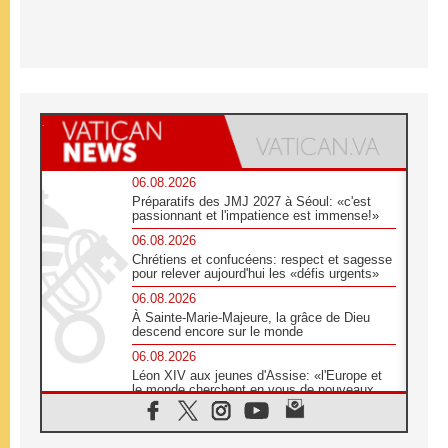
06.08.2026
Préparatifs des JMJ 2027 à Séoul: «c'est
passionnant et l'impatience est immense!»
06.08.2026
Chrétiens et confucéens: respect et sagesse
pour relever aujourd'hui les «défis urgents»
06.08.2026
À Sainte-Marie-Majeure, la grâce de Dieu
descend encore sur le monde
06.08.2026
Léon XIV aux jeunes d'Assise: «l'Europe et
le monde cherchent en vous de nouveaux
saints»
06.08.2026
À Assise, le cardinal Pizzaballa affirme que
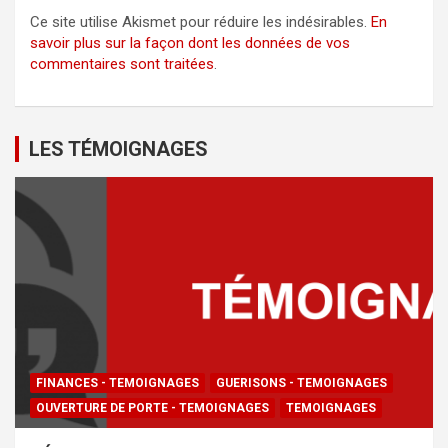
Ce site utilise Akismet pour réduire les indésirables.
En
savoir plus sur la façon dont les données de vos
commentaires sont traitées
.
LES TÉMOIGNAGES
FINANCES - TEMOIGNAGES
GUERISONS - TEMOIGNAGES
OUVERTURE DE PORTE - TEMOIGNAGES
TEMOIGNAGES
--
## WRITTEN TASK
Taking the material above, count every line in which the word "TEMOIGNAGES" appears; answer with the number alone.

## RESPONSE TO THE TASK
4